WASHINGTON – Radio Free Europe/Radio Liberty (RFE/RL) journalists have been targeted in hostile incidents in at least 10 countries in 2017, in what the company called “relentless pressure” on its journalistic mission.
Speaking on World Press Freedom Day, May 3, RFE/RL President Thomas Kent said that “today we celebrate the courage of our journalists, who work under relentless pressure.” Mr. Kent continued, “Attacks against them are attacks on the universal value of press freedom.”
The actions targeting RFE/RL are as diverse as the environments in which its reporters work, but reflect a common intent to thwart independent media.
A court in Symferopol on May 3 adjourned for the third time the trial of Crimean journalist Mykola Semena, who is facing separatist charges for an opinion piece he wrote opposing Moscow’s annexation of Ukraine’s Crimean peninsula.
Also on May 3, the Azerbaijani government continued to press for a court-approved ban on RFE/RL’s Azerbaijani Service website for content that “poses a threat” to Azerbaijan’s national security.
In other cases this year, an RFE/RL reporter in Belarus was arrested for covering mass protests, and journalists were physically assaulted while on assignment in Russia, Armenia and Macedonia.
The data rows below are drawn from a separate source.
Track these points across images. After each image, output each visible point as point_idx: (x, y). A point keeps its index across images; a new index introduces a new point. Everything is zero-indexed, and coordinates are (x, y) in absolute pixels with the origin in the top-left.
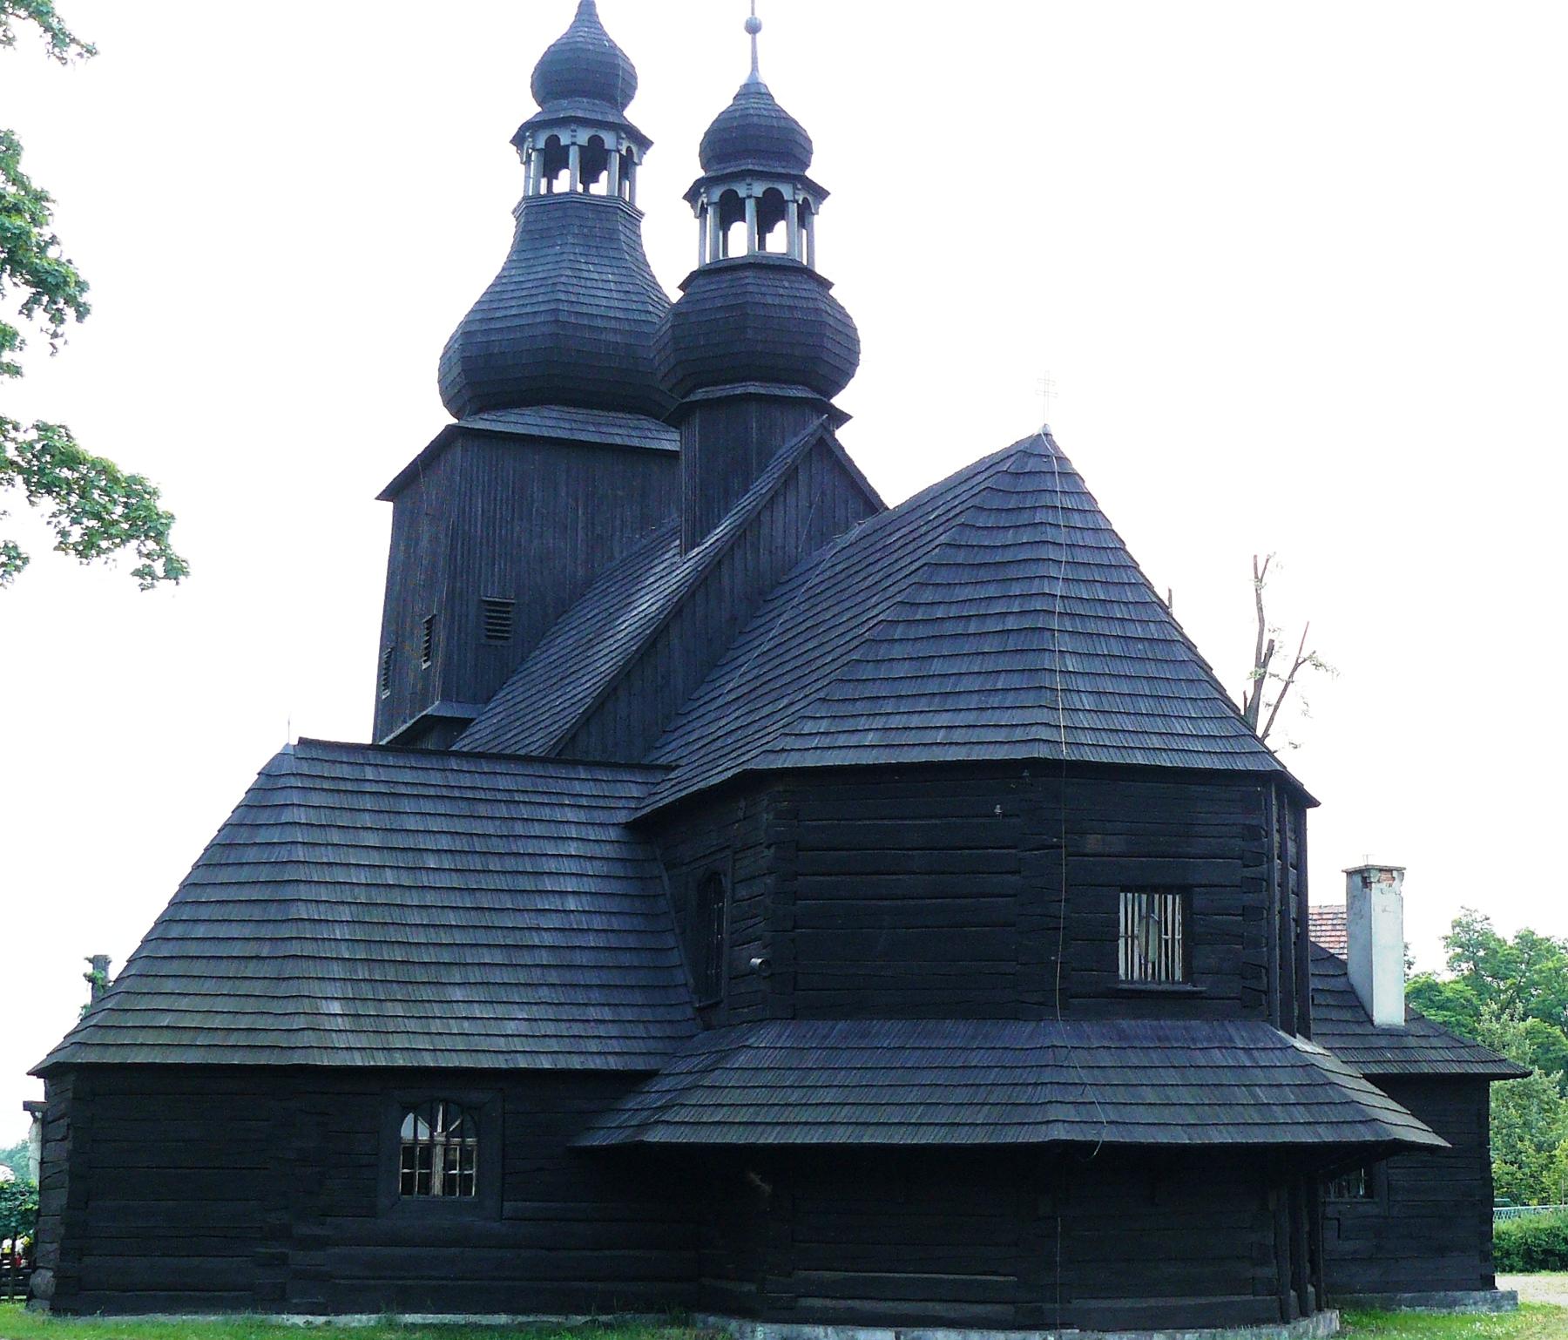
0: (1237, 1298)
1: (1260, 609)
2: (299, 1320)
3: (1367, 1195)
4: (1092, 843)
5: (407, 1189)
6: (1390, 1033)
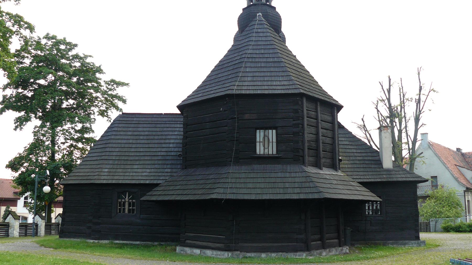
0: (289, 244)
1: (419, 80)
2: (92, 241)
3: (381, 214)
4: (247, 116)
5: (120, 212)
6: (388, 170)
Iranian authorities have directly threatened RFE/RL journalists, while in Uzbekistan, authorities have arrested the family members of RFE/RL journalists and subjected them to intimidation and threats. Turkmen contributor Saparmamed Nepeskuliev, sentenced to three years in prison in August 2015 on fabricated charges, remains behind bars. In Kyrgyzstan, RFE/RL faces two defamation suits, after its Kyrgyz Service covered statements made by a representative of Kyrgyzstan’s opposition at a widely reported press conference.
The incidents come amidst what the Committee to Protect Journalists has called ”the most dangerous and deadly time for journalists ever documented.”
RFE/RL is a private, independent international news organization whose programs – radio, Internet, television and mobile – reach 27 million people in 26 languages and 23 countries, including Russia, Ukraine, Iran, Afghanistan, Pakistan, the republics of Central Asia and the Caucasus, and the Baltic states. It is funded by the U.S. Congress through the Broadcasting Board of Governors (BBG).